Since $df_i = f_{ij} df_j$ on $V\cap U_i\cap U_j$, we have that $f_i^{-1} df_i = f_j^{-1} df_j$ on $V\cap U_i\cap U_j$. This equality allows us to build a global meromorphic section of $N_V^*$, say $s: V\to \mathcal{M}\otimes_{\mathcal{O}} N_V^*$ with $s|_{V\cap U_i}=f_i^{-1}df_i$.

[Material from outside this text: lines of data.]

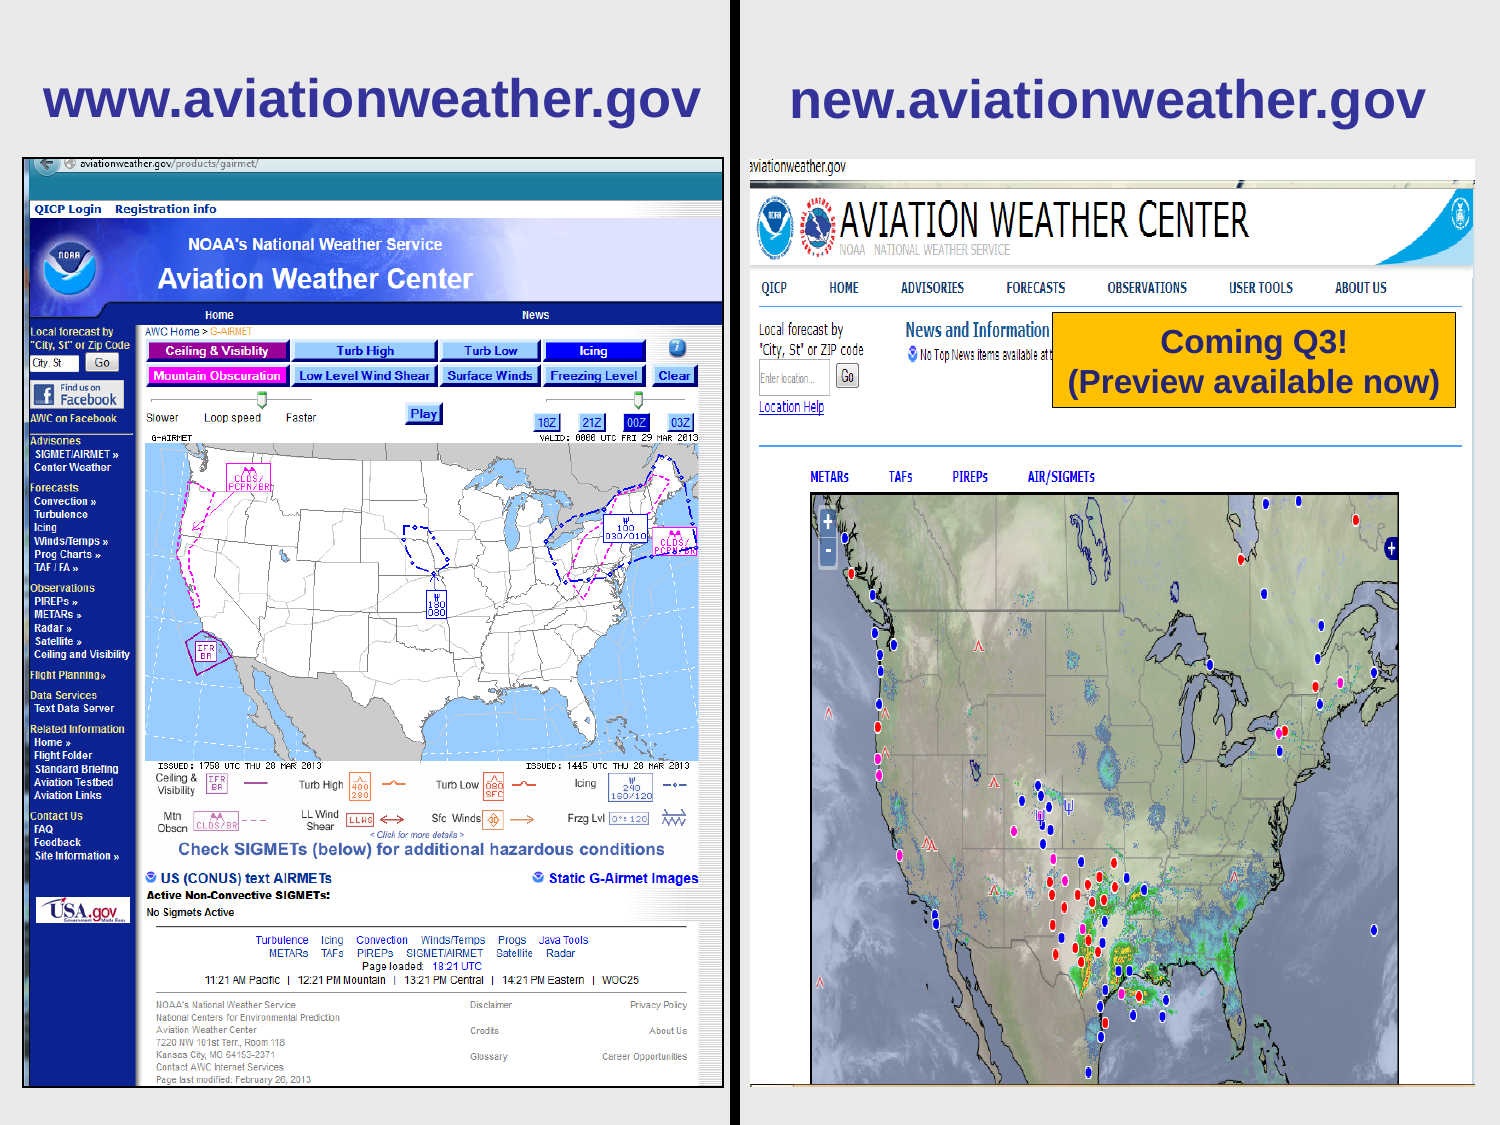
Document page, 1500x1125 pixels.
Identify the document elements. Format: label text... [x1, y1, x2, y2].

title www.aviationweather.gov [0, 2, 720, 191]
text_box new.aviationweather.gov [720, 2, 730, 191]
picture [24, 158, 723, 1087]
text_box new.aviationweather.gov [740, 2, 1496, 191]
picture [749, 158, 1476, 1087]
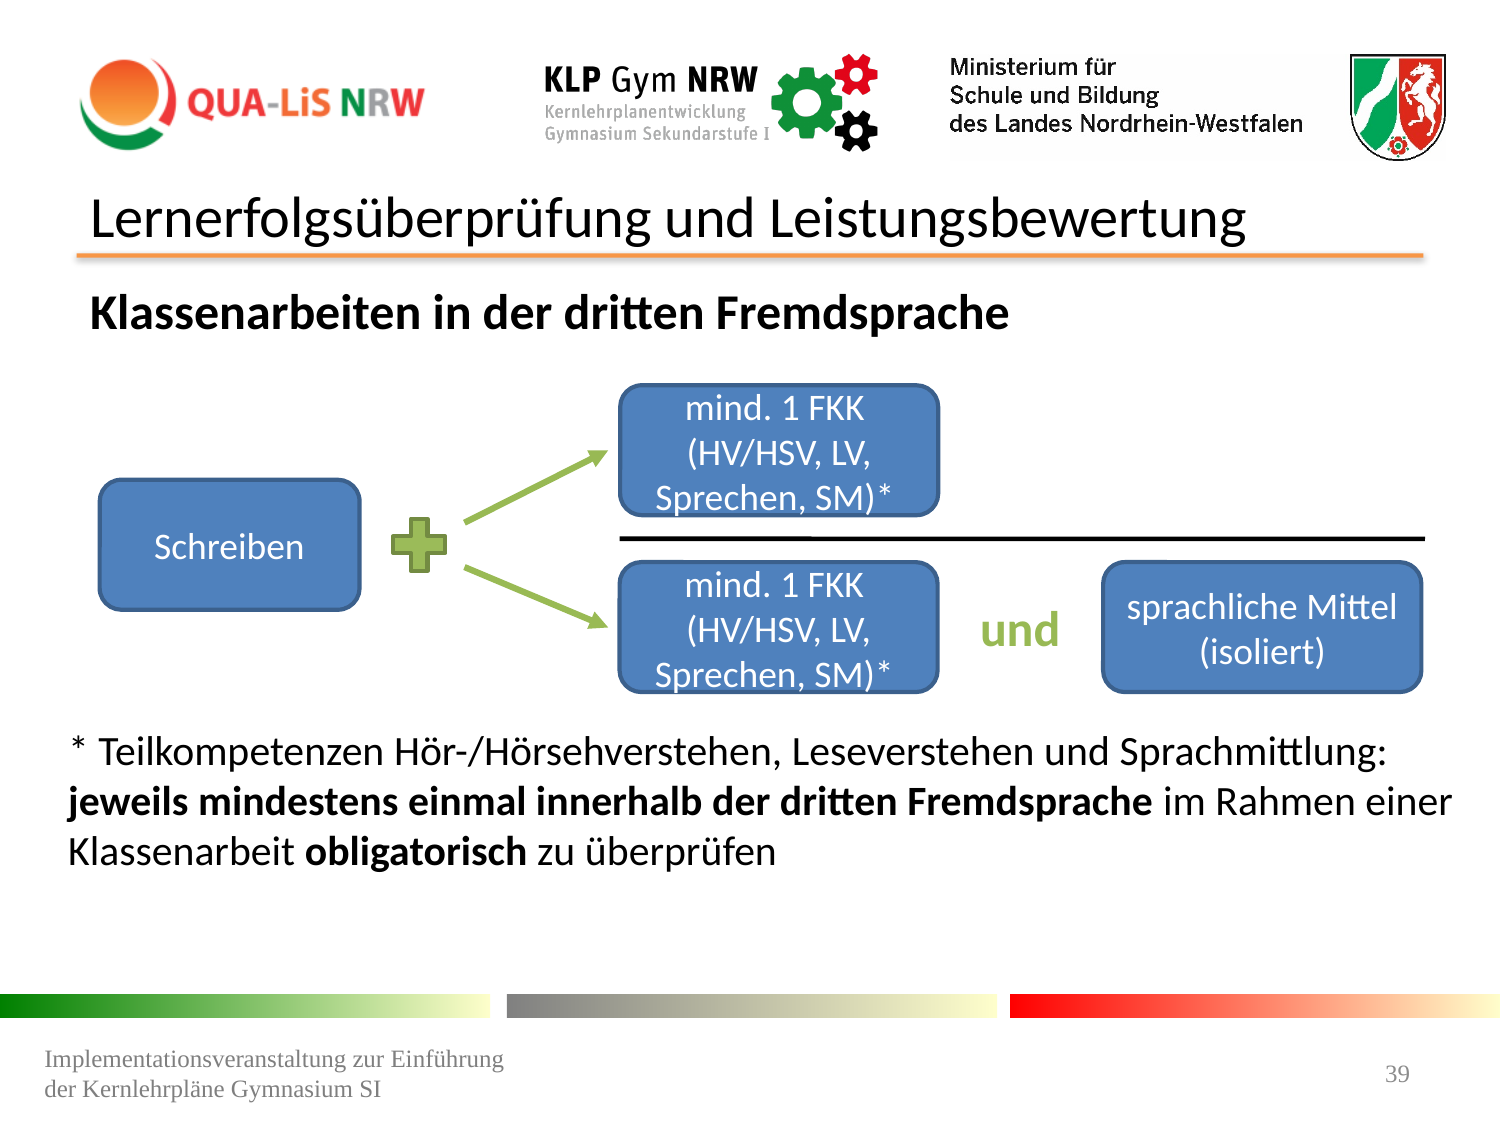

Now, the defining functions $\{f_i,U_i\}$ of $V$ are holomorphic and trivially respect the cocycle condition $f_i=f_{ij}f_j$ on $U_i\cap U_j$ so they induce a global section of $[V]$ in $M$. Call it $f : M\to [V]$. Note that $f|_V$ is a global section of $[V]|_V$. Also, recall that the way the section is induced is by composing each $f_i$ with the inverse of the trivialization on $U_i$, say $\phi_i^{-1}$, so that $f|_{U_i} = \phi_i^{-1} f_i$

We combine the sections $s$ and $f|_V$ into a meromorphic section of $N_V^* \otimes [V]|_V$ by tensoring : $s\otimes_{\mathcal{O}}f|_V$. The claim is that the section is holomorphic and non-vanishing. This should be clear as on each patch $U_i$, we have $s\otimes_{\mathcal{O}}f|_V = f_i^{-1}df_i \otimes_{\mathcal{O}} \phi^{-1}_if_i = df_i\otimes_\mathcal{O} \phi_{i}^{-1}$ (Since $f_i$ is holomorphic and $\phi_i$ is $\mathbb{C}$-linear on each fiber). Finally, $\phi_i^{-1}$ is non-vanishing (since it's invertible) and holomorphic.

So we have found a global section of $N_V^* \otimes [V]|_V$ that is both holomorphic and non-vanishing, implying that it must be the trivial bundle.